York is a beautiful and historic city, full of Roman walls and Viking artefacts, not to mention more museums than you can shake a stick at. Today it draws tourists from across the world, and streets like the higgledy-piggledy Shambles are thronged with camera snapping folk, but in the 1840s those same cobbled streets were often walked by the feet of Anne Brontë.
In May 1840 Anne took her second governess position, to the Robinson family who owned the grand Thorp Green Hall at Little Ouseburn. The Robinson family were very different to the Inghams of Mirfield near Huddersfield who Anne had originally worked for, and they are represented in ‘Agnes Grey’ as the Murrays. Anne, despite bouts of homesickness and some may say love sickness in her early days there when William Weightman was in Haworth, by and large enjoyed her time at Thorp Green Hall. It came to an acrimonious end of course, as did so much in Anne’s life.
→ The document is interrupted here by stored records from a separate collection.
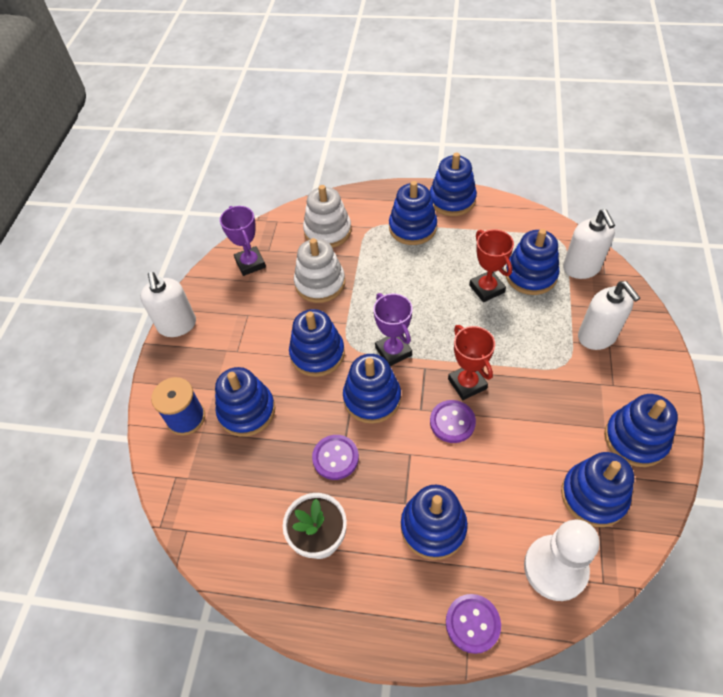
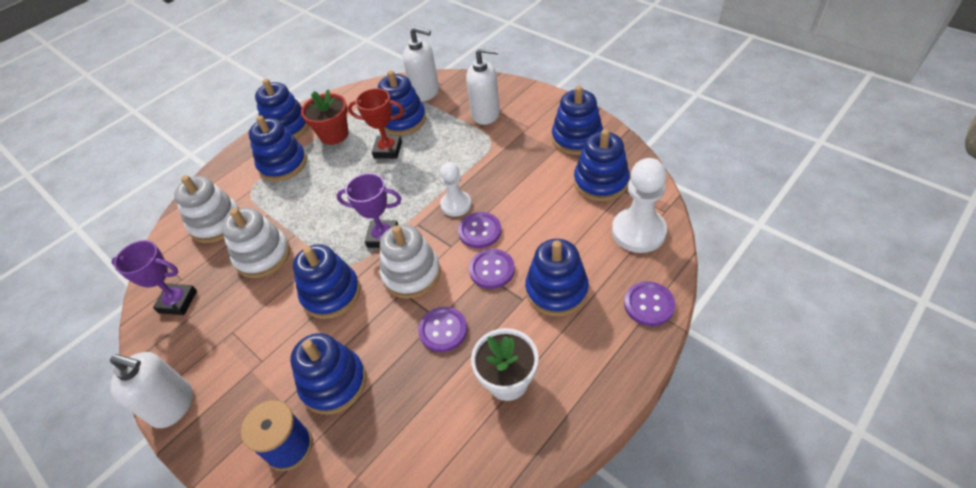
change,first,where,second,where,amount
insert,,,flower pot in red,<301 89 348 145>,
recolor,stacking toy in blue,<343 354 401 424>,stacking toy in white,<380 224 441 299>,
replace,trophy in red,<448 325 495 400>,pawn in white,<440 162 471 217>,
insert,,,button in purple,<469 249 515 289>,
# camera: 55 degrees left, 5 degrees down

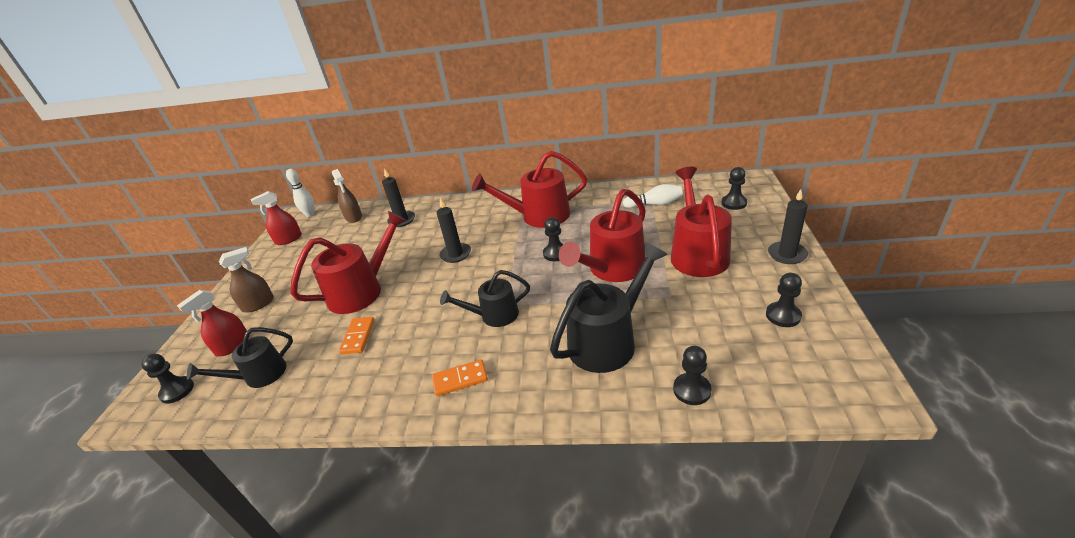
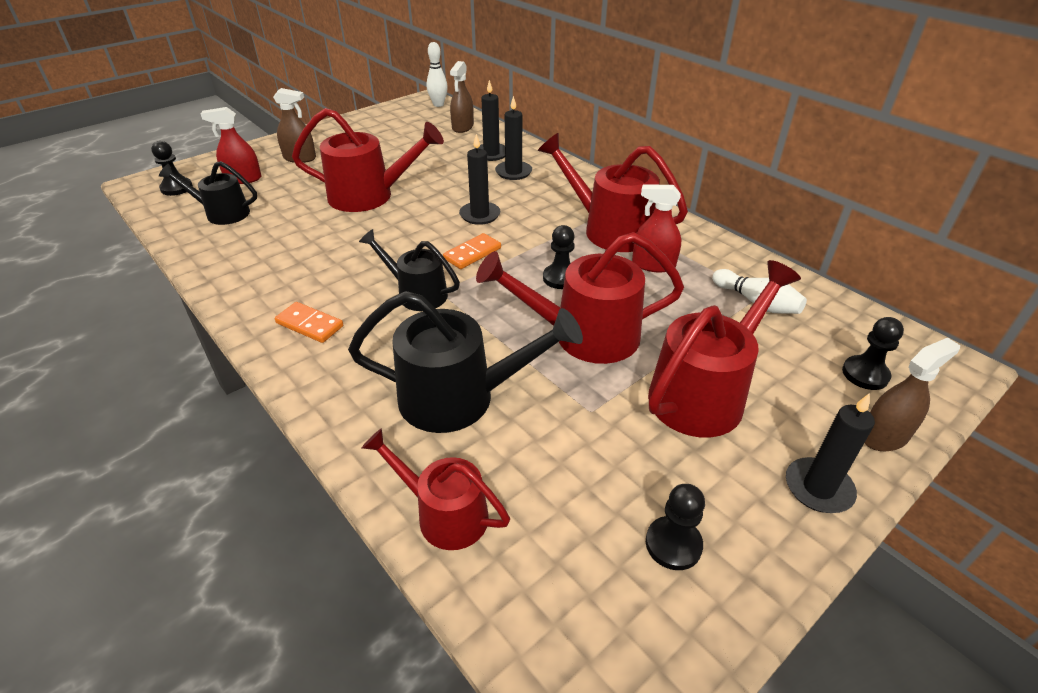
change,first,where,second,where,amount
replace,pawn in black,<673 346 711 405>,watering can in red,<362 428 510 550>,
move,domino in orange,<339 317 375 354>,,<443 233 501 269>,
insert,,,candle in black,<495 96 532 180>,
move,spray bottle in red,<251 191 302 245>,,<632 184 681 272>,
insert,,,spray bottle in brown,<864 338 960 451>,
# camera: 40 degrees right, 5 degrees up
Recent research shows the original hall was demolished by its then owner in the early 20th century, rather than being destroyed by a fire as is commonly thought, and only a building known as ‘The Monk’s Lodge’ now remains of what once stood. This lodge was for a time home to Branwell Brontë after his sister had found a position there for him that was to prove less than propitious. It was Branwell’s behaviour with mistress of the house Lydia Robinson that led to Anne quitting the post she had held for over five years, reporting later that ‘during my stay I have had some very unpleasant and undreamt-of experiences of human nature.’
Little Ouseburn itself is around a dozen miles from York itself, and Anne would occasionally travel there in company with her charges the Robinson girls. She fell in love with it’s even then ancient and haphazard architecture, and she would also enjoy visiting the shops where she sometimes spent her spare money on sheet music that she delighted in playing upon the piano, whether at Thorp Green or on her returns to Haworth.
There was one York building in particular that she was drawn to as if by some magnetic force: York Minster. Home to the Archbishop of York, in Anne’s time the aristocratic octogenarian Edward Venables-Vernon-Harcourt, it was first built in the 11th century, and expanded upon greatly in the centuries that followed.
York Minster remains an awe inspiring building today, one of the largest cathedrals in Europe and with beautiful façades whichever side you approach it from. The interior is even more breathtaking, with its intricate bosses and ornate carvings, and spectacular stained glass windows. It would always be a building that Anne Brontë cherished above all others, and she saw fit to name it as one of the two highlights in her diary paper of 1841:
‘Four years ago I was at school, since then I have been a governess at Blake hall, left it, come to Thorp Green and seen the sea and York minster.’
By May 1849 Anne was dying of tuberculosis, and about to embark on her final voyage to Scarborough, the coastal town she loved so much and where she lies now. This also gave her one last chance to see York, and she, Charlotte Brontë and Ellen Nussey arrived there on May 24th. They stayed at the George Hotel on Coney Street, across the River Ouse from the railway station. The hotel is now gone, but in its place is a mobile phone repair shop, and the original archway and bay window of the hotel can still be seen.
In York, at Anne’s insistence, they did some shopping to buy the clothes they would need for Scarborough, and Charlotte noted down the acquisition of items including bonnets and ‘ribbon for neck’.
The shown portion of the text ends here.